The ongoing Conventional Mission Upgrade Program is significantly enhancing
the B-1B's capability. This gives the B-1B greater lethality and survivability
through the integration of precision and standoff weapons and a robust
electronic countermeasures suite. The upgrade program includes GPS receivers a
MIL-STD-1760 weapon interface enabling Joint Direct Attack Munitions and other
weapons, secure radios, and improved computers to support new precision and
near-precision weapons such as the wind-corrected munitions dispenser, the joint
standoff Weapon, the joint air-to-surface standoff missile.
The B-1A model of the new long-range multi-role bomber never went into
production.

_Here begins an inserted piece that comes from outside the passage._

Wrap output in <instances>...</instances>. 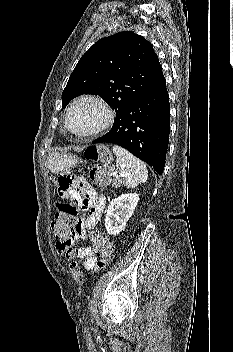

USAF acquired four prototype flight test models in the 1970s, but
the program was canceled in 1977. Flight test of the four B-1A models continued
through 1981. The B-1B is the improved variant initiated by the Reagan
administration in 1981. The first production model flew in October 1984, and the
first B-1B was delivered to Dyess Air Force Base, Texas, in June 1985, with
initial operational capability on Oct. 1, 1986. The final B-1B was delivered May
2, 1988. The B-1B holds several world records for speed, payload and distance.
The National Aeronautic Association recognized the B-1B for completing one of
the 10 most memorable record flights for 1994. The B-1B was first used in
combat in support of operations against Iraq during Operation Desert Fox in
December 1998. B-1s have been subsequently used in Operation Allied Force.